« Le jour où j’ai brûlé mon coeur » : un téléfilm poignant sur le harcèlement scolaire

Jeudi 08 novembre : Journée contre le harcèlement scolaire.

Marion Fraisse, Christopher Fallais, Jonathan Destin… Combien d’adolescents tenteront encore de se suicider pour fuir l’enfer du harcèlement scolaire ? Chaque année, d’après les chiffres ministériels, 1 élève sur 10 serait harcelé.

Hier soir, TF1 diffusait « Le jour où j’ai brûlé mon cœur », un téléfilm réalisé par Christophe Lamotte, avec pour rôles principaux Michaël Youn et Camille Chamoux.

45506226_924678821074859_7174193838003585024_nCe film raconte l’histoire réelle de Jonathan Destin, une victime de harcèlement scolaire.

Le 8 février 2011, à l’âge de 16 ans, il tente de se suicider en s’immolant par le feu. Il est alors placé dans un coma artificiel pendant près de trois mois, avec un corps brûlé à 72%. Alors que sa famille est ébranlée et que le corps enseignant demeure dans l’incompréhension la plus totale, tout le monde cherche à connaître la vérité.  Ainsi, le compte à rebours a commencé pour ses harceleurs.

« L’enfer, je voulais en sortir. J’ai voulu brûlé mon cœur. »

Ce film est, d’après moi, très intéressant, dans la mesure où il aborde tous les points de vue. En effet, si le récit est narré par Jonathan lui-même, on observe également le comportement de ses harceleurs. On distingue notamment deux types de profil : alors que Clara regrette ses actes passés, Tiffany, quant à elle, continue de se moquer de lui, sans scrupules.

De plus, au-delà du harcèlement de Jonathan, ponctué par des insultes, du racket, et des passages à tabac, on assiste également à celui d’une jeune fille nommée Vanessa. Celle-ci se fait alors humiliée lorsque l’un de ses camarades de classe prend ses seins en photo pour les envoyer à tout le lycée.

« Peut-être que c’est dur pour toi en ce moment. Mais ce n’est pas pour toujours. Il y a une vie après l’enfer. Mais seulement si on reste en vie. »

A travers ce téléfilm, Jonathan a souhaité raconter son histoire pour que les langues se délient, que la parole se libère, et que plus aucun élève ne tente de mettre fin à ses jours.

Dans cette même optique, il a rédigé un livre qui s’intitule « Condamné à me tuer« , paru aux éditions J’ai Lu. 45513722_924678797741528_8485740506465173504_n

Dans ce roman polyphonique, chacun décrit le calvaire de Jonathan Destin et ce qui l’aura finalement conduit à commettre l’irréparable : « Jusqu’au moment où il m’ont collé un pistolet sur la tête. Ce jour-là, j’ai décidé de mourir. »

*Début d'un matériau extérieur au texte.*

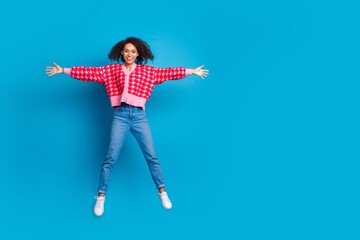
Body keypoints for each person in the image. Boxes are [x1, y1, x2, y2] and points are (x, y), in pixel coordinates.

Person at [45, 37, 209, 216]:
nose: (129, 54)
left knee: (151, 156)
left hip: (139, 116)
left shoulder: (147, 72)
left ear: (138, 53)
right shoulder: (111, 70)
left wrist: (191, 71)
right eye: (126, 51)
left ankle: (162, 191)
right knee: (111, 156)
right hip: (120, 116)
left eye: (133, 51)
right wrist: (64, 70)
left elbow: (168, 73)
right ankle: (101, 197)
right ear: (121, 53)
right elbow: (89, 73)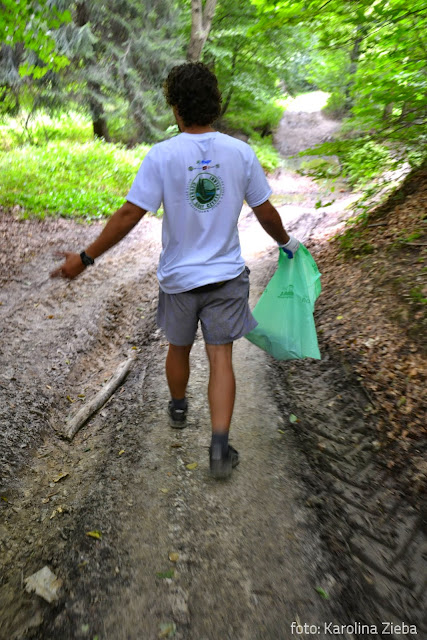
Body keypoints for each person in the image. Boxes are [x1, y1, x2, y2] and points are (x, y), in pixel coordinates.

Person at [51, 62, 299, 479]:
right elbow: (266, 211)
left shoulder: (163, 155)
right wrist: (287, 243)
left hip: (179, 279)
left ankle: (179, 407)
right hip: (225, 276)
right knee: (221, 357)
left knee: (178, 346)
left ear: (176, 107)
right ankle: (219, 447)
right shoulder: (240, 153)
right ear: (215, 104)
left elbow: (129, 214)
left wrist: (86, 257)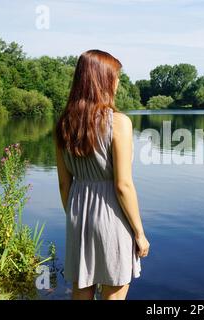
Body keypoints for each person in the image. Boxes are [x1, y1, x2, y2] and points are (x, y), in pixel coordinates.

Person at [54, 49, 149, 300]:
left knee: (81, 292)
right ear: (103, 80)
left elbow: (64, 184)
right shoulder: (119, 123)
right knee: (113, 295)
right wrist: (139, 233)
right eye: (116, 76)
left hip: (78, 213)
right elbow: (123, 185)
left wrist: (77, 215)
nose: (118, 82)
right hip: (111, 215)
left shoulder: (63, 124)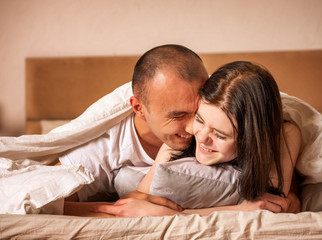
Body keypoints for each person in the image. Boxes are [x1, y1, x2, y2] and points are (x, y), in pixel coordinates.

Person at [61, 45, 297, 216]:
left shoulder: (231, 110)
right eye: (178, 116)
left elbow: (279, 199)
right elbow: (50, 203)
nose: (195, 130)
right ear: (138, 108)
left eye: (196, 113)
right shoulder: (107, 143)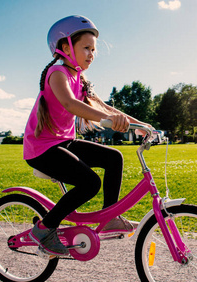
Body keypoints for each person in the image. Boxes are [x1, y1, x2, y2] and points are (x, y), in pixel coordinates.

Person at [23, 15, 150, 256]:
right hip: (41, 149)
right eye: (86, 48)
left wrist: (141, 124)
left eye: (94, 49)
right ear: (65, 47)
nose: (92, 54)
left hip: (64, 142)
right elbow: (70, 104)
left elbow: (106, 108)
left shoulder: (80, 78)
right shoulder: (57, 72)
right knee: (90, 182)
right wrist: (111, 122)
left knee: (114, 158)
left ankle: (111, 217)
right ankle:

Pour conclure, je souhaite rappeler quelques informations utiles sur le harcèlement scolaire :

  • Une définition du harcèlement (extraite du livre « Condamné à me tuer ») : Le harcèlement est une violence répétée. Elle peut être verbale, physique ou psychologique. On la retrouve au sein de l’école lorsque les enfants sont insultés, menacés, molestés, frappés ou dénigrés, sur les réseaux sociaux par exemple. Le harcèlement répond à trois caractéristiques : la violence, la répétitivité, l’isolement de la victime.
  • Un numéro : 3020

Aujourd’hui, Jonathan intervient auprès des professeurs pour faire de la prévention contre le harcèlement. N’oubliez pas, on peut tous agir face à ce fléau… Vous n’êtes jamais seul.